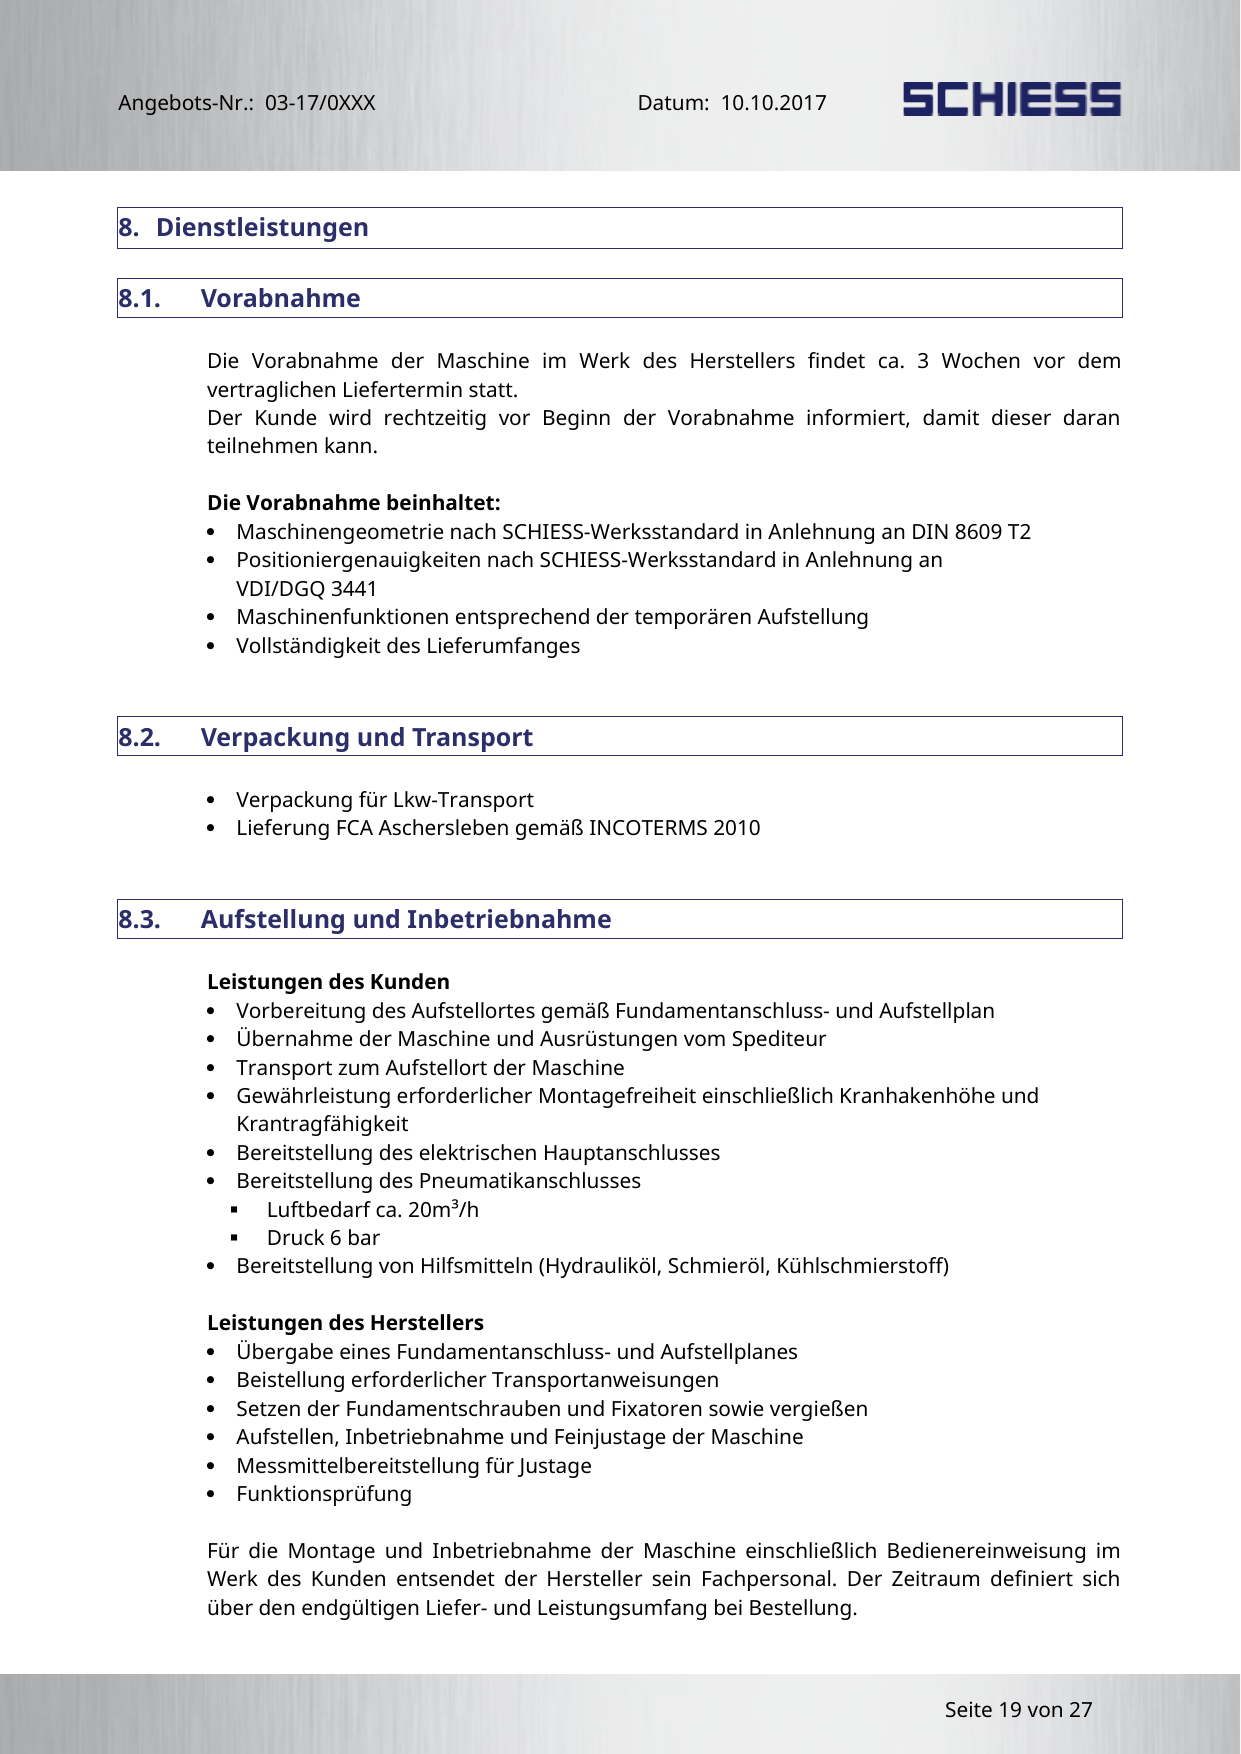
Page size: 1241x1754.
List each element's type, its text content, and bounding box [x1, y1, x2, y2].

list Funktionsprüfung [207, 1479, 1122, 1508]
list Beistellung erforderlicher Transportanweisungen [207, 1365, 1122, 1394]
list Maschinengeometrie nach SCHIESS-Werksstandard in Anlehnung an DIN 8609 T2 [207, 517, 1122, 545]
list Vorbereitung des Aufstellortes gemäß Fundamentanschluss- und Aufstellplan [207, 996, 1122, 1024]
list Bereitstellung von Hilfsmitteln (Hydrauliköl, Schmieröl, Kühlschmierstoff) [207, 1252, 1122, 1280]
picture [0, 1674, 1241, 1754]
list Druck 6 bar [229, 1223, 1122, 1252]
text VDI/DGQ 3441 [236, 574, 1122, 602]
text Die Vorabnahme beinhaltet: [207, 488, 1122, 517]
list Lieferung FCA Aschersleben gemäß INCOTERMS 2010 [207, 813, 1122, 842]
list Maschinenfunktionen entsprechend der temporären Aufstellung [207, 602, 1122, 631]
list Bereitstellung des elektrischen Hauptanschlusses [207, 1138, 1122, 1166]
list Luftbedarf ca. 20m³/h [229, 1195, 1122, 1223]
text Der Kunde wird rechtzeitig vor Beginn der Vorabnahme informiert, damit dieser daran teilnehmen kann. [207, 403, 1122, 460]
list Positioniergenauigkeiten nach SCHIESS-Werksstandard in Anlehnung an [207, 545, 1122, 574]
list Aufstellen, Inbetriebnahme und Feinjustage der Maschine [207, 1422, 1122, 1451]
list Vollständigkeit des Lieferumfanges [207, 631, 1122, 659]
picture [0, 0, 1241, 171]
list Transport zum Aufstellort der Maschine [207, 1053, 1122, 1081]
list Messmittelbereitstellung für Justage [207, 1451, 1122, 1479]
list Übergabe eines Fundamentanschluss- und Aufstellplanes [207, 1337, 1122, 1365]
text Leistungen des Kunden [207, 967, 1122, 996]
list Übernahme der Maschine und Ausrüstungen vom Spediteur [207, 1024, 1122, 1053]
list Dienstleistungen [118, 208, 1122, 248]
list Gewährleistung erforderlicher Montagefreiheit einschließlich Kranhakenhöhe und Krantragfähigkeit [207, 1081, 1122, 1138]
list Bereitstellung des Pneumatikanschlusses [207, 1166, 1122, 1195]
list Setzen der Fundamentschrauben und Fixatoren sowie vergießen [207, 1394, 1122, 1422]
list Verpackung und Transport [118, 717, 1122, 755]
list Verpackung für Lkw-Transport [207, 785, 1122, 813]
list Vorabnahme [118, 279, 1122, 317]
list Aufstellung und Inbetriebnahme [118, 900, 1122, 938]
text Für die Montage und Inbetriebnahme der Maschine einschließlich Bedienereinweisung im Werk des Kunden entsendet der Hersteller sein Fachpersonal. Der Zeitraum definiert sich über den endgültigen Liefer- und Leistungsumfang bei Bestellung. [207, 1536, 1122, 1621]
text Die Vorabnahme der Maschine im Werk des Herstellers findet ca. 3 Wochen vor dem vertraglichen Liefertermin statt. [207, 346, 1122, 403]
text Leistungen des Herstellers [207, 1308, 1122, 1337]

**What to produce**
Look through the listing above. Pick out each line with "text" and copy it.

**Result for this task**
List each element's type, its text content, and bounding box [x1, y1, x2, y2].
text VDI/DGQ 3441 [236, 574, 1122, 602]
text Die Vorabnahme beinhaltet: [207, 488, 1122, 517]
text Der Kunde wird rechtzeitig vor Beginn der Vorabnahme informiert, damit dieser daran teilnehmen kann. [207, 403, 1122, 460]
text Leistungen des Kunden [207, 967, 1122, 996]
text Für die Montage und Inbetriebnahme der Maschine einschließlich Bedienereinweisung im Werk des Kunden entsendet der Hersteller sein Fachpersonal. Der Zeitraum definiert sich über den endgültigen Liefer- und Leistungsumfang bei Bestellung. [207, 1536, 1122, 1621]
text Die Vorabnahme der Maschine im Werk des Herstellers findet ca. 3 Wochen vor dem vertraglichen Liefertermin statt. [207, 346, 1122, 403]
text Leistungen des Herstellers [207, 1308, 1122, 1337]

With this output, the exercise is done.